For some, it might have added to the looming sense of tension and doom in the book, but for me it really was just a constant frustration as I ground my teeth at every sentence. McDowell misses out non-crucial words in almost every sentence, both descriptive and dialogue, meaning that the book is still perfectly understandable, but really intensely frustrating.

This meant that essentially from the first page I was predisposed towards disliking the book, and any weaknesses in it I picked up on and resented even more. So when the main character, Luke, was paper-thin and showed no personality other than an aptitude for magic, that was frustrating. When Killian, presented in the blurb as his best friend, doesn’t so much as make an appearance until the second half of the book, I was frustrated again. When huge aspects of the book were left unexplained and impenetrable, I was actually quite upset.

There was so much potential in this book – a pair of young boys, saving a country gripped not only in the midst of political upheaval (the book covers the period of the Rising, the Free State, etc) but also in magical upheaval, as old races are dying out and new types of magic are being brought to the fore, and trying to forge a new way between the ancient order of the driochta and the necessity of adapting to their modern world.

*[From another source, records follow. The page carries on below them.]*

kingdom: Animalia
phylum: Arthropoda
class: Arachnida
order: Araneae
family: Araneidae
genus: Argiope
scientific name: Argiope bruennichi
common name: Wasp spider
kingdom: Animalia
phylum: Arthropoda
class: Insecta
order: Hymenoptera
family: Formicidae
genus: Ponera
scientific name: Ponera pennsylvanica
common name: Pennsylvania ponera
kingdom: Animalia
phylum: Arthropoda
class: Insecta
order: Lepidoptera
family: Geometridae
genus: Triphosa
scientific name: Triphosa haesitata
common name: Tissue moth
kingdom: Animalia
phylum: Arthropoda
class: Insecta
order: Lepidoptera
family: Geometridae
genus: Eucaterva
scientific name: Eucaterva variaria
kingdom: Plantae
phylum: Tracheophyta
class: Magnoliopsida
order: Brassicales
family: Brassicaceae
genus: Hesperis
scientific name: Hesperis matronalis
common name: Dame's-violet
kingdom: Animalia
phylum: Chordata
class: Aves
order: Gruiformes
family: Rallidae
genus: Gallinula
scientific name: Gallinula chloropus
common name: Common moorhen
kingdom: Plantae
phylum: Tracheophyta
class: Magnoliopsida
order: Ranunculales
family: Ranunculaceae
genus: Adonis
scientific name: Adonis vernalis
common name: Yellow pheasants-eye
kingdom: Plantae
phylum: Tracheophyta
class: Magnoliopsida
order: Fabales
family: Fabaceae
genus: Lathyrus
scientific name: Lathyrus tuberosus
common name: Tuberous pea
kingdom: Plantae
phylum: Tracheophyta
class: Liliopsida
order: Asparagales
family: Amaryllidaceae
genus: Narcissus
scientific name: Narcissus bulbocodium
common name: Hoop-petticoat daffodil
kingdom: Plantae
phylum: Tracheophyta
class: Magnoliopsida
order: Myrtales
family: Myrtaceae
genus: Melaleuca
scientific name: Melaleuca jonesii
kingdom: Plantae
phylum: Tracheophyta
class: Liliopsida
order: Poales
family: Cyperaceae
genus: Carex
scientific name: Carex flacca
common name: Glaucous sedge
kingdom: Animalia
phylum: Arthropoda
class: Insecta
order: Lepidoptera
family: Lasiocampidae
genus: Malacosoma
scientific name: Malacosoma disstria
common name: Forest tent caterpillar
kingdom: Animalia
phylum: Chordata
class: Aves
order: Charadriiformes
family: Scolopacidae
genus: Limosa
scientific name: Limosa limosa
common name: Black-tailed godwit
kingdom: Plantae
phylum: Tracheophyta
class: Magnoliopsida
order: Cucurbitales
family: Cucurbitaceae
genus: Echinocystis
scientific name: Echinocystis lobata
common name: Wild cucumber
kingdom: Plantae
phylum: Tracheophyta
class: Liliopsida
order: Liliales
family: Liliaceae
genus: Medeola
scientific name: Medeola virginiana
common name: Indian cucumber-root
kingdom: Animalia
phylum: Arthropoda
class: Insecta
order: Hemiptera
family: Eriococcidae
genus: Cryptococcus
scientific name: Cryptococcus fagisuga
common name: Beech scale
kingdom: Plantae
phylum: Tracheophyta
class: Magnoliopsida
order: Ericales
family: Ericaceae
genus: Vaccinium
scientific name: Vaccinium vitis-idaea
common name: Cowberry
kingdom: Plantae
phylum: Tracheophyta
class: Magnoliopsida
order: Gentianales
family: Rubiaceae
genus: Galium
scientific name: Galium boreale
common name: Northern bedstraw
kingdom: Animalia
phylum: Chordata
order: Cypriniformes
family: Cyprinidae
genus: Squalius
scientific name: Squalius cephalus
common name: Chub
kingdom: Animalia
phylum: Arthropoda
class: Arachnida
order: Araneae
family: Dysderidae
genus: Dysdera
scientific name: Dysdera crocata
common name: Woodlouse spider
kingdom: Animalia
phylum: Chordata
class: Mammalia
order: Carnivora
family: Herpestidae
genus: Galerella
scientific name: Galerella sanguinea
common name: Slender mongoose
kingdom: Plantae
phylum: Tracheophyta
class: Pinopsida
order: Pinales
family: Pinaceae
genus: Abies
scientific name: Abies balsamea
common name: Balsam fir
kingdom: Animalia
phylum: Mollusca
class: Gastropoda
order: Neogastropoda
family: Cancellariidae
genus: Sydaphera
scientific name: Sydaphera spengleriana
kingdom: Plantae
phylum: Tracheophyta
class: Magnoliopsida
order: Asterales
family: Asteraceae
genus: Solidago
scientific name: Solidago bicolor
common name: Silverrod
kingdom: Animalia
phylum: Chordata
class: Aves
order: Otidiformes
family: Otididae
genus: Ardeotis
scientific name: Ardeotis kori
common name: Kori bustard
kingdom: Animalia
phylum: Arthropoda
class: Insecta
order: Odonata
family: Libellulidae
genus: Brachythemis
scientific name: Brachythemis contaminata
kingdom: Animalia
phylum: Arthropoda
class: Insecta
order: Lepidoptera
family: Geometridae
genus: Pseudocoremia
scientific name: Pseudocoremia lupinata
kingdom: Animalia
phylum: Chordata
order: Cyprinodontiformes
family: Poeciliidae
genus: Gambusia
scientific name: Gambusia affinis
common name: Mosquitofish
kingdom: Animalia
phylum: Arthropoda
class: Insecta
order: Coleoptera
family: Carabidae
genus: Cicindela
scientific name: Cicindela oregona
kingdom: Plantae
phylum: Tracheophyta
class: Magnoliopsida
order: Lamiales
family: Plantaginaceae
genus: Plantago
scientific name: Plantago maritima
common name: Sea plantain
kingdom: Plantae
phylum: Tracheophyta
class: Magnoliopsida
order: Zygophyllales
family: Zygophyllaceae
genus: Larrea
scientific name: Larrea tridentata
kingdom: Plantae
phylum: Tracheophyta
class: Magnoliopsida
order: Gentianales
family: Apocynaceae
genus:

Plus faeries! Ash-dragons! Gyants! Boreen men!

Only… what is an ashdragon? Why are they so bad? It’s never explained in the book, and google says that an ashdragon is a scoop for clearing out fireplaces.

What’s a boreen man? I know what a boreen is. And what a man is. But together, they definitely don’t seem to describe the almost… naiad/dryad-like characters in the book.

Basically, this book left me with a whole lot of feelings of WTF and irritation, rather than the dark and entrancing fantasy I was expecting.